May 31 @ 11:30 am - 12:30 pm

 

Speaker: Robert Fofrich, Ph.D.
IDRE and UC President’s Postdoctoral Fellow
Institute of the Environment and Sustainability
University of California Los Angeles
   

Abstract: Lower climate change mitigation pathways require large and swift reductions in anthropogenic CO2 emissions worldwide, a substantial portion arising from fossil energy sources utilized in electricity generation. Thus, stabilizing global mean temperatures at or below 2 degrees necessitates retiring fossil-burning infrastructure well before their operational lifespans have elapsed, resulting in stranded assets worldwide. However, sizable investments in fossil energy infrastructure have continued to rise globally, posing a threat to international climate change mitigation, food security, and financial objectives. Thus, we will discuss challenges associated with attaining lower climate warming targets and the potential repercussions for global agriculture and human well-being if these targets are exceeded.

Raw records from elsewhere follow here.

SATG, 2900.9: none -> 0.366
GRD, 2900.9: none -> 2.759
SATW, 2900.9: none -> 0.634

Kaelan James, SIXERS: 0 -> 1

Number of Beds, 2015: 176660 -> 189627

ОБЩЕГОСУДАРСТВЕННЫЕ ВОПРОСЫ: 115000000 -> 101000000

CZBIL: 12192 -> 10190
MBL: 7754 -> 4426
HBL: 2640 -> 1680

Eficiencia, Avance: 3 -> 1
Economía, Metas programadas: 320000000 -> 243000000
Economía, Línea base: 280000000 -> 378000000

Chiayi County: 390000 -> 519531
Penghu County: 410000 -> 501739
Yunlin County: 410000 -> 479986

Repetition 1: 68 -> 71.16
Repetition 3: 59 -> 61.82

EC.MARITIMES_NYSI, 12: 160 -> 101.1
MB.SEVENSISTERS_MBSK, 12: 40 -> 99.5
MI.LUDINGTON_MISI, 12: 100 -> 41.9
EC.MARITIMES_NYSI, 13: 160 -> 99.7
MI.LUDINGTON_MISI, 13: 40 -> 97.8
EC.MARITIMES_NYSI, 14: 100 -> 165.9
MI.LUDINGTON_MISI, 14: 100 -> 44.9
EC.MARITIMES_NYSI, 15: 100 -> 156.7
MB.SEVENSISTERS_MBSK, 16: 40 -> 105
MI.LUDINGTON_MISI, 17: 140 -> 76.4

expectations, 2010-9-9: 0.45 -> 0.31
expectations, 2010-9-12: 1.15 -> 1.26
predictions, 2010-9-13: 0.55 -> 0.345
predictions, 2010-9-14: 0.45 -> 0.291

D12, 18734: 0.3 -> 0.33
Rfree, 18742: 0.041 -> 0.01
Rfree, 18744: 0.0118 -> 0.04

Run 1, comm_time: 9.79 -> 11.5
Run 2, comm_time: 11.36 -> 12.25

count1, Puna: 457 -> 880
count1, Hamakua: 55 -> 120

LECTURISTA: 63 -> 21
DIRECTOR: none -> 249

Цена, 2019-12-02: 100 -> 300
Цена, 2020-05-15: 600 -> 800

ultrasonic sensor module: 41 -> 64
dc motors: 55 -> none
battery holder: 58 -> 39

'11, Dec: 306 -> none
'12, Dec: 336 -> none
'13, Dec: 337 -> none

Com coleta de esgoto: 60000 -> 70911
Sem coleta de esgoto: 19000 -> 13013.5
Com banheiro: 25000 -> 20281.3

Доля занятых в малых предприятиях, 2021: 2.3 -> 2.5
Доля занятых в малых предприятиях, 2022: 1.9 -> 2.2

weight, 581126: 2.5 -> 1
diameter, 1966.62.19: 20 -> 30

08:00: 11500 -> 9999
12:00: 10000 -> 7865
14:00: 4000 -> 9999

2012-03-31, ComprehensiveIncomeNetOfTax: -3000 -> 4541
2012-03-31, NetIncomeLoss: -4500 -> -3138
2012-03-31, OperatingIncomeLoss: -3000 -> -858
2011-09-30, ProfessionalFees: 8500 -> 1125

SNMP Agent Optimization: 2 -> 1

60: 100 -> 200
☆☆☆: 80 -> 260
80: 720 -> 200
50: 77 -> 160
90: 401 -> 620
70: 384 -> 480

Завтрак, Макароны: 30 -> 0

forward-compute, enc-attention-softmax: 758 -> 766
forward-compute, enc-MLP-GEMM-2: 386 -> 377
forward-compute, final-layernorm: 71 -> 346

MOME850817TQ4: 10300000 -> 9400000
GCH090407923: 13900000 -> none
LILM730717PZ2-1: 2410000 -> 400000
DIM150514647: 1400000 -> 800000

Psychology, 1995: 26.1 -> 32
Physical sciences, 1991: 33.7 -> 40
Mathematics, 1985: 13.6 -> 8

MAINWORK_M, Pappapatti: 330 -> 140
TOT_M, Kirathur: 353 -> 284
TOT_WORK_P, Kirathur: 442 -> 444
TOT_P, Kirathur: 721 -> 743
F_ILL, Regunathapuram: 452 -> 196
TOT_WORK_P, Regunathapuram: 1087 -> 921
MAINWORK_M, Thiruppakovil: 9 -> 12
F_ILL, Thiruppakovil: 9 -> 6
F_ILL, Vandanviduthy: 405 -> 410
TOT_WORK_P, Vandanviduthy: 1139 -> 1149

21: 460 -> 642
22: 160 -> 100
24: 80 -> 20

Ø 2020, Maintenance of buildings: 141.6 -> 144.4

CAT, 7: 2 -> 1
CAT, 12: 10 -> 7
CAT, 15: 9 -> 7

About the speaker: Dr. Fofrich was born in East Los Angeles and is an alumnus of West Los Angeles College. Currently, he is a UC President’s Postdoctoral Fellow at the Institute of the Environment and Sustainability and works under the supervision of Dr. Elsa Ordway and Dr. Thomas Smith within the Department of Ecology and Evolutionary Biology. Before joining UCLA, Dr. Fofrich joined the Climate Impact lab and was briefly a postdoctoral scholar in the Department of Earth and Planetary Sciences at Rutgers University. Dr. Fofrich received his Ph.D. in 2022 from the Department of Earth System Science at the University of California, Irvine, where his research focused on energy and agricultural systems as they relate to climate change mitigation and adaptation. He has also served as a researcher at NASA-JPL and the Center for Environmental Biology in Orange County, California. His passion for the natural environment and a profound commitment to underserved communities steered his decision to study ways to mitigate anthropogenic environmental damages and protect vulnerable populations from these changes.